Muslim yang Lebih Terorganisir
Maka, para pemimpin Muslim pun membentuk blok. Jumlah Muslim diperkirakan 3 juta di Amerika Serikat, namun mereka mengelompok secara tidak proposional di medan pertempuran suara seperti Michigan, Florida dan Ohio.
Kumpulkan semua pemilih dan siapa pun dipastikan akan memiliki lobi kuat terhadap politisi, di mana politisi tak punya pilihan selain mendengar konstituen. CAIR bersama Dewan Urusan Publik Muslim (MPAC), Dewan Muslim Amerika dan Aliansi Muslim Amerika, bergabung membentuk Dewan Kordinasi Politik Muslim Amerika PAC.
Komite aksi politik organisasi baru itu mendorong peningkatan jumlah pendaftaran pemilih dari komunitas Muslim. Mereka juga menggelar forum-forum kandidat dan menjadi palang pintu upaya penggalangan dana. Kelompok itulah yang mendukung Bush, setelah sebelumnya mengamankan bukti penting rahasia mengenai kasus deportasi dan penargetan berdasar ras. Setelah pemilu CAIR menyuarakan peran Muslim Amerika dalam kemenangan partai Republik.
Menurut survei tak resmi terhadap anggota organisasi gabungan tadi, 72 persen Muslim Florida mengaku memberikan suara kepada Bush.
Pergeseran Sikap Politik
Serangan 11 September terhadap WTC mengubah banyak hal, namun terjadi bertahap. Pemerintah Bush bersikap keras terhadap bentuk-bentuk kebebasan sipil yang pernah mereka kampanyekan dengan tetap tidak bersikap menjelek-jelekkan Islam. Tapi ada perubahan tak terelakkan dalam tubuh partai.
"Ada orang-orang yang mengambil keuntungan dari ketiadaan komunikasi, yakni mereka yang memiliki agenda tersembunyi, terutama orang-orang yang terlibat dalam industri Islamofobia," ujar direktur MPAC, Harris Tarrin yang mengacu pada jaringan dan komentator yang memanfaatkan ketakutan berlebihan terhadap syariah.
Politikus konservatis yang tengah naik daun, Suhail Khan, perantara Gedung Putih era Bush dengan komunitas Muslim yang kemudian menjabat di Departemen Transportasi, seperti dilansir Mother Jones, kini merasa lebih sering terjebak di tengah 'baku tembak'. Khan pernah dituding mendukung Ikhwanul Muslimin, yang ia bantah dengan keras.

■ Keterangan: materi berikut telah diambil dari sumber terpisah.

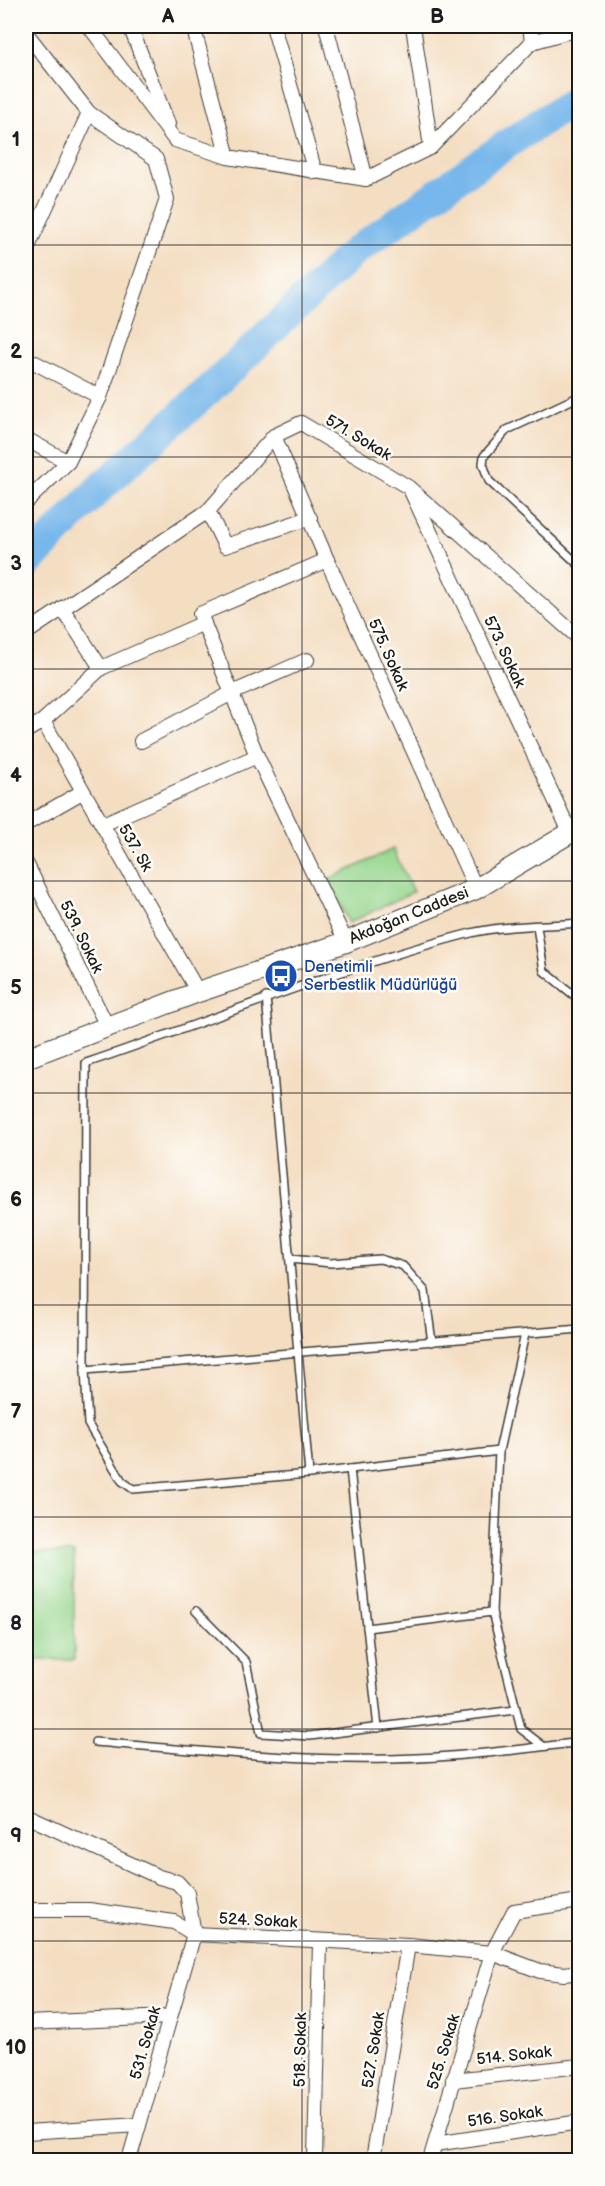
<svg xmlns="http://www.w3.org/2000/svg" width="605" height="2186" viewBox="0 0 605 2186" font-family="'Balsamiq Sans',sans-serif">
	<rect width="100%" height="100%" fill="#fdfcf7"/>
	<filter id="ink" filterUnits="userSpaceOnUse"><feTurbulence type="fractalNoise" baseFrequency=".0167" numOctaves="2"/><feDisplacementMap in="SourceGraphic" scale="12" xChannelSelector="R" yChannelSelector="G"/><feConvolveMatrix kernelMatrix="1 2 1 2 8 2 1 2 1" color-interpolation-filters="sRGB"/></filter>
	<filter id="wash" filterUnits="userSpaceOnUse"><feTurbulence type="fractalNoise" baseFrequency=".008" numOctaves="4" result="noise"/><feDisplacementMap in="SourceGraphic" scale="24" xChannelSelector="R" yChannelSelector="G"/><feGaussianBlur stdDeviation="1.35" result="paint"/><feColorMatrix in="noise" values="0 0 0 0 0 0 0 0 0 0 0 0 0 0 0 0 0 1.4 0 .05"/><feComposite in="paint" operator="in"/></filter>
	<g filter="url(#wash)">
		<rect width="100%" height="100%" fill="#f4dec2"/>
		<g fill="#95d68d" stroke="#587954" stroke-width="1.5">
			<polygon points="393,849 413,892 349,923 328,880"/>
			<polygon points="26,1552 74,1553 74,1660 26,1660"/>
		</g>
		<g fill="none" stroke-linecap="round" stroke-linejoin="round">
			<polyline stroke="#77b7eb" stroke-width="30" points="26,565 97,491 212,387 354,252 507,144 580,97"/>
		</g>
	</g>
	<g filter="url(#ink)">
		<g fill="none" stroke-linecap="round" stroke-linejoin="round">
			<g stroke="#3c3935" stroke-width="10">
				<g id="service">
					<polyline points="580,396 507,430 484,456 483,464 489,481 580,566"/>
					<polyline points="537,927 544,971 580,1000"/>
					<polyline points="266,997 309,1474"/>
					<polyline points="290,1259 331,1263 380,1259 403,1266 425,1291 432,1342"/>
					<polyline points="525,1334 499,1451 492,1612 521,1729 543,1746"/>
					<polyline points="85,1370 580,1329"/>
					<path d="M 499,1451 L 309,1474 L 133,1489 L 122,1481 L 88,1424 L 85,1370 L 86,1063 C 214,1020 339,967 471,933 C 503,925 545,926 580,923"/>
					<polyline points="350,1469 378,1728"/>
					<polyline points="196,1611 246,1662 261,1733 310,1736 515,1710"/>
					<polyline points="367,1628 492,1612"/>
					<path d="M 95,1742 C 193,1750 292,1761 390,1759 C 453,1758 516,1750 580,1742"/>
				</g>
			</g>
			<g stroke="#3c3935" stroke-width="16">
				<g id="minor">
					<polyline points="89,26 175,140 228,157 366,179 431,147 532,42 580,28"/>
					<polyline points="130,26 168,124"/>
					<polyline points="193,26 228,157"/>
					<polyline points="273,26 315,172"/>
					<polyline points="326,26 366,179"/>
					<polyline points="413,26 431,147"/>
					<polyline points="530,26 532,42"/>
					<polyline points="26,33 89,113"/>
					<polyline points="26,251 89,113 156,159 167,199 100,397 68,462 26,502"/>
					<polyline points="26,358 100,397"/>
					<polyline points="274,436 327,560"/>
					<polyline points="26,439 68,462"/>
					<polyline points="411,491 570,832"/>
					<polyline points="208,511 225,546 310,518"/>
					<polyline points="62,608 101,668"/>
					<polyline points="26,633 208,511 274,436 301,423 408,487 580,639"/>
					<polyline points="43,721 198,992"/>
					<polyline points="26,731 43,721 101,668 204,623"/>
					<polyline points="141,741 232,693 307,660"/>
					<polyline points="26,824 82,792"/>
					<polyline points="103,824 257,756"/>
					<polyline points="26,863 107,1026"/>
					<polyline points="346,942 257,756 200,614 327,560 476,889"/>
					<polyline points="26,1816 159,1877 177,1882 187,1893 194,1934 129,2160"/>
					<polyline points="26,1910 89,1910 174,1922 194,1934 408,1945 492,1953 540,1971 564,1974 580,1972"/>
					<polyline points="26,2023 170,2017"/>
					<polyline points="453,2080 580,2066"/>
					<polyline points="26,2132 139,2125"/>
					<polyline points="435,2144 580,2122"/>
					<polyline points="315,2160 320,1941"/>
					<polyline points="373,2160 408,1945"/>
					<polyline points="430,2160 492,1953 514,1911 580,1901"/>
				</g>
			</g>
			<g stroke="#3c3935" stroke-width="22">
				<polyline id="secondary" points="26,1058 198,992 346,942 476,889 580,827"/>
			</g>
			<use href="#service" stroke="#fff" stroke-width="7"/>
			<use href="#minor" stroke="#fff" stroke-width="14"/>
			<use href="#secondary" stroke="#fff" stroke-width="20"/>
		</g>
	</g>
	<path fill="none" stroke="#1c1c1c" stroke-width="1.5" stroke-opacity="0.55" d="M 302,26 L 302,2160M 26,245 L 580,245M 26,457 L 580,457M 26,669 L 580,669M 26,881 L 580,881M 26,1093 L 580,1093M 26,1305 L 580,1305M 26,1517 L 580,1517M 26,1729 L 580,1729M 26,1941 L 580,1941"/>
	<defs>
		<g id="bus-disc" transform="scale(1.725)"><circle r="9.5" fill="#1a4fb4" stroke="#fdfcf7"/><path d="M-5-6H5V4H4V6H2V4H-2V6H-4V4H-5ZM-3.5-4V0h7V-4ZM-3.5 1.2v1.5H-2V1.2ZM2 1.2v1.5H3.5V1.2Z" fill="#fff"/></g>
	</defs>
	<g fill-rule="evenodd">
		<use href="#bus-disc" x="281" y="976"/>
	</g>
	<g text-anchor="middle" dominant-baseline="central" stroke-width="5" stroke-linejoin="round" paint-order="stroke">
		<g font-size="16" fill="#1c1c1c" stroke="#fdfcf7">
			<text transform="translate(358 438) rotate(31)">571. Sokak</text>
			<text transform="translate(504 652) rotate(65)">573. Sokak</text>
			<text transform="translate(388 655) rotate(66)">575. Sokak</text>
			<text transform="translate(135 848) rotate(60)">537. Sk</text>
			<text transform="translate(409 916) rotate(-22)">Akdoğan Caddesi</text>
			<text transform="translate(81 937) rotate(64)">539. Sokak</text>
			<text transform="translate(258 1921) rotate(3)">524. Sokak</text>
			<text transform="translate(146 2043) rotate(-74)">531. Sokak</text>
			<text transform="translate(301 2050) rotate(-89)">518. Sokak</text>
			<text transform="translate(374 2050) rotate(-81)">527. Sokak</text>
			<text transform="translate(444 2052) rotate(-73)">525. Sokak</text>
			<text transform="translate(514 2056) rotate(-6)">514. Sokak</text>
			<text transform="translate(505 2117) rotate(-8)">516. Sokak</text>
		</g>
		<g font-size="16" fill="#164399" stroke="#fdfcf7" text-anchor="start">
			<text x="304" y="967">Denetimli<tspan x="304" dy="18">Serbestlik Müdürlüğü</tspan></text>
		</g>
	</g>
	<rect width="605" height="2186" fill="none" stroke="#fdfcf7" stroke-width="66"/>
	<rect x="33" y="33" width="539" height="2120" fill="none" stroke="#1c1c1c" stroke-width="2"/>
	<g font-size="20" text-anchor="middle" font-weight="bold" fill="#1c1c1c">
		<text x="168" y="23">A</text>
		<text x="437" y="23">B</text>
		<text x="16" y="146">1</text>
		<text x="16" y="358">2</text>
		<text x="16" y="570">3</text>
		<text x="16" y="782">4</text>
		<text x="16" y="994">5</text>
		<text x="16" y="1206">6</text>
		<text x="16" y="1418">7</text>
		<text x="16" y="1630">8</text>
		<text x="16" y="1842">9</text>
		<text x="16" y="2054">10</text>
	</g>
</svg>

Sementara, aktivis muda Partai Republik atau Grand Old Party (GOP), di Texas, diserang oleh laman-laman online sayap kanan, seperti Jihad Watch gara-gara menghadiri undangan sebuah masjid di Irving, AS. Pasalnya, masjid itu pernah memberi penghargaan kehormatan kepada Ayatollah Khomenei.

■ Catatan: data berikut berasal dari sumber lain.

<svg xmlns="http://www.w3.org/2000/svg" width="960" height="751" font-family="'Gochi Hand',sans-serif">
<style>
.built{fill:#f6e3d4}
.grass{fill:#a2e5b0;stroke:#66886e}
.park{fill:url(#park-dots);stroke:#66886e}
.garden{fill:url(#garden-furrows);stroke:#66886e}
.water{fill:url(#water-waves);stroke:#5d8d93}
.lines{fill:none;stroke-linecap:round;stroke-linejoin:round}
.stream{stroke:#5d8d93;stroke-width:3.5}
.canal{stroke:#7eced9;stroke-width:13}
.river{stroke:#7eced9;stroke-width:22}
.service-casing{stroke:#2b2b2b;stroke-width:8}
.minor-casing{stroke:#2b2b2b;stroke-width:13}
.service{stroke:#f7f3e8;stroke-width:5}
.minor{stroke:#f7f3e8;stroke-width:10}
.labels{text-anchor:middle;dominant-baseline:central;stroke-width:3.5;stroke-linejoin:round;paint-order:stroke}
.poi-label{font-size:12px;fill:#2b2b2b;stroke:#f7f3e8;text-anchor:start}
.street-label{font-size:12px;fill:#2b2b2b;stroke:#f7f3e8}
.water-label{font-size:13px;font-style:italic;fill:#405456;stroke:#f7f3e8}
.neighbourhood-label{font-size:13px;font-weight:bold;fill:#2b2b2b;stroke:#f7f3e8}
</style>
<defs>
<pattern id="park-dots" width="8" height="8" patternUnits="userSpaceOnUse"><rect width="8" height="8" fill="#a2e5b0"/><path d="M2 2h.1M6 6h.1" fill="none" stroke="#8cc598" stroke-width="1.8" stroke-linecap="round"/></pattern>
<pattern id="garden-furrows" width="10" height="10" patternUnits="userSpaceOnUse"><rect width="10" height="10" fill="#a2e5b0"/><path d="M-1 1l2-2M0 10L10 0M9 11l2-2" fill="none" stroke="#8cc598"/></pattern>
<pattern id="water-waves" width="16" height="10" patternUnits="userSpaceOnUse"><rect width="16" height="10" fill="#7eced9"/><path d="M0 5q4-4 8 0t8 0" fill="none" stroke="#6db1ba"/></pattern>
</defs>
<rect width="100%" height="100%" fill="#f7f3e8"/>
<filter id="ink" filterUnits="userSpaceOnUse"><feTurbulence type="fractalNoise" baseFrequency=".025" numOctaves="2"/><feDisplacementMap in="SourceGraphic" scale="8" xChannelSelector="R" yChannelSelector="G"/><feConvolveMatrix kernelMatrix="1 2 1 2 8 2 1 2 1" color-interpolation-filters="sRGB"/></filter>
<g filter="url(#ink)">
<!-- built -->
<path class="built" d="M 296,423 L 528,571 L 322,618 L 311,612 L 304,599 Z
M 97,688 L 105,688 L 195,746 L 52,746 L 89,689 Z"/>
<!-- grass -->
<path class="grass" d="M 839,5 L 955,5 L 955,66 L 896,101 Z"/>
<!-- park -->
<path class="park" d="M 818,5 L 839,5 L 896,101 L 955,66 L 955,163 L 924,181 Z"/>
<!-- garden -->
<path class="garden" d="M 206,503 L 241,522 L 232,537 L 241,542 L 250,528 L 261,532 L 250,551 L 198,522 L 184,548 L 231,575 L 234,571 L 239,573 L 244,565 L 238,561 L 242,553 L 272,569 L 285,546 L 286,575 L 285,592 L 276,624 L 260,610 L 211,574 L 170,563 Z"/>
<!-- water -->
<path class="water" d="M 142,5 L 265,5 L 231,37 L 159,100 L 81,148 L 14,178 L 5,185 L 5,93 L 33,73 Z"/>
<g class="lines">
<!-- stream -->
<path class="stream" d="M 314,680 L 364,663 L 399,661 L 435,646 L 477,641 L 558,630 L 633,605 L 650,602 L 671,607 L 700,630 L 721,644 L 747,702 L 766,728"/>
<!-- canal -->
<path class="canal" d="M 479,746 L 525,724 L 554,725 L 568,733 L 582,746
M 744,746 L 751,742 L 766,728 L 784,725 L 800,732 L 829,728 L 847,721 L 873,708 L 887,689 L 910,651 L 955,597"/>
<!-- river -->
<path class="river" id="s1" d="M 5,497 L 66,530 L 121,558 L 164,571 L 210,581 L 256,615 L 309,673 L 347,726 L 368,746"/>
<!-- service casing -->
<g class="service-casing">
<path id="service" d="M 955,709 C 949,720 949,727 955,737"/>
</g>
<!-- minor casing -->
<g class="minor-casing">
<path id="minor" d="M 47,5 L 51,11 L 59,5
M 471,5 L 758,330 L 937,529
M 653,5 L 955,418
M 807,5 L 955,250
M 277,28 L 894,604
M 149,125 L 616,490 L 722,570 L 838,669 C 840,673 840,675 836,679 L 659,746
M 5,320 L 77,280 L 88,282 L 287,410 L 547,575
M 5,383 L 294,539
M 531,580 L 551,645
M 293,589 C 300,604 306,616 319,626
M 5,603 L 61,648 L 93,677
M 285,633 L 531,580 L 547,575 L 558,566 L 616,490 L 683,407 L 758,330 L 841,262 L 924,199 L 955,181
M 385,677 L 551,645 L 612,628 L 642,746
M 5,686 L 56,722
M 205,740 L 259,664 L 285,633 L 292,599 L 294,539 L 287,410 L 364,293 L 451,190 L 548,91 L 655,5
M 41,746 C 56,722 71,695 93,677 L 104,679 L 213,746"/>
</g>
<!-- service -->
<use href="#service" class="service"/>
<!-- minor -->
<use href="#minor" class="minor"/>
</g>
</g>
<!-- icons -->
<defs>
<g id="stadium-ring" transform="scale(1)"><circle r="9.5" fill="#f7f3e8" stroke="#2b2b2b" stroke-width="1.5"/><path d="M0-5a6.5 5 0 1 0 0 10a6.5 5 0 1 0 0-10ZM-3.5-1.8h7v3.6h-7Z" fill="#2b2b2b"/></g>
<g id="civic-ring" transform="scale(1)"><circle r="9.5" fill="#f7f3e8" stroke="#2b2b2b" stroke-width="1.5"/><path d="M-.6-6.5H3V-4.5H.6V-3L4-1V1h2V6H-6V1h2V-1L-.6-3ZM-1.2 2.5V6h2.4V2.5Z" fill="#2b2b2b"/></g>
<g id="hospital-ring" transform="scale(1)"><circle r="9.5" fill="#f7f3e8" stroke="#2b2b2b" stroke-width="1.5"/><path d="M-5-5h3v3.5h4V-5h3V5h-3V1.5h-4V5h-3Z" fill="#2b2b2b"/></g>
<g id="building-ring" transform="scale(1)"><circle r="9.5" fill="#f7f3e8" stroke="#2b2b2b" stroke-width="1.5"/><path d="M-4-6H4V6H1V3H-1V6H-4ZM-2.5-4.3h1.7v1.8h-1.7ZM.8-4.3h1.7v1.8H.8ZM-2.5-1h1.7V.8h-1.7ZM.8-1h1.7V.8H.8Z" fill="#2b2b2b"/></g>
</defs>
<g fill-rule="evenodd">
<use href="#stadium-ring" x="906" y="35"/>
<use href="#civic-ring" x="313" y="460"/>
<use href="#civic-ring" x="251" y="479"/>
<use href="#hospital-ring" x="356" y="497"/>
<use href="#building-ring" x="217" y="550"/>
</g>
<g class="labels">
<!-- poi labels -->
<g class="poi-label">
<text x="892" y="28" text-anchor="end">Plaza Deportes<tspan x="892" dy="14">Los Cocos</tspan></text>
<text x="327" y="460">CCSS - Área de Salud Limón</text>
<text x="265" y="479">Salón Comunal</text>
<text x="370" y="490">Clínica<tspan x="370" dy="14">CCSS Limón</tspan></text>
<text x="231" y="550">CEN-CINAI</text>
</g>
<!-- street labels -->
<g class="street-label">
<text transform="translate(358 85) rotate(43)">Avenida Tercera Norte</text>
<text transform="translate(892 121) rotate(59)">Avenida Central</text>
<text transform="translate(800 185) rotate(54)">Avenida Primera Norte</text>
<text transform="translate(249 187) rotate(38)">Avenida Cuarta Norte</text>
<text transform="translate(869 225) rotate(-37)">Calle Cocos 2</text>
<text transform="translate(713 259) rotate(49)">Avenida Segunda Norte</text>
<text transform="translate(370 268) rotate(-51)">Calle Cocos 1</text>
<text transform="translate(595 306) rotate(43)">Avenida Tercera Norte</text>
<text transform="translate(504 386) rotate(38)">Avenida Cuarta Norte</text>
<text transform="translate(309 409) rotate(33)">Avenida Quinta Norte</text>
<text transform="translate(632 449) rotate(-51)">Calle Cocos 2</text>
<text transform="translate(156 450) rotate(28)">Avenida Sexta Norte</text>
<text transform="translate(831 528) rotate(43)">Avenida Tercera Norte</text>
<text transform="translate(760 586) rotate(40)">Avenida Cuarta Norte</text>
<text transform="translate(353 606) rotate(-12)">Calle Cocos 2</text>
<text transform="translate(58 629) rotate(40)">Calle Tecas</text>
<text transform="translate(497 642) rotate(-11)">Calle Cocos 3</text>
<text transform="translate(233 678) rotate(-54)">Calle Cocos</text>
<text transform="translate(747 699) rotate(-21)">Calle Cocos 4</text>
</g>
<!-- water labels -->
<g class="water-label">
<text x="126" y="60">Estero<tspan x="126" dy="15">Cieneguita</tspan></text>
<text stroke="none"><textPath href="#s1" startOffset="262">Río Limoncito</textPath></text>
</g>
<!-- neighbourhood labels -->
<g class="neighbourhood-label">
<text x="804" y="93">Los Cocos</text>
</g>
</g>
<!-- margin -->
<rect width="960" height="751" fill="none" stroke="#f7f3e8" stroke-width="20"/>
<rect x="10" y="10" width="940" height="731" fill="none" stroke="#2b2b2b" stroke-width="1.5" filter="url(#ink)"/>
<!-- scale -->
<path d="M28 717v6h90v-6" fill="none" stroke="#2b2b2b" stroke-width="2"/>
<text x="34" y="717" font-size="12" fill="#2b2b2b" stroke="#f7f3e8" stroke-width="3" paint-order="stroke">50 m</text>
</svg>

Beberapa tokoh bahkan memiliki kisah lebih serius. Mantan profesor Universitas South Florida, Sami Al Arian, yang memiliki peran kunci dalam upaya Bush merangkul Muslim pada pemilu 2000 lalu, didakwa memiliki materi yang mendukung terorisme. Ia diganjar hukuman 57 bulan di penjara federal.
Keretakan antara GOP dan Muslim kian tercermin dalam jajak pendapat. Kejatuhan terbesar yang dialami GOP terjadi pada 2008 lalu. Menurut Satuan Tugas Muslim Amerika terhadap Hak Sipil dan Pemilu, hanya 2,2 persen Muslim memilih Senator John McCain. Sementara Gallup mencatat bahwa 11 persen memilih Mccain, namun tak ada lembaga lain yang melaporkan dengan jumlah lebih besar dari itu. Dengan pemilu 2012 kian dekat, akankah Partai Republik tetap mengambil sikap mengantagoniskan Muslim? (bersambung)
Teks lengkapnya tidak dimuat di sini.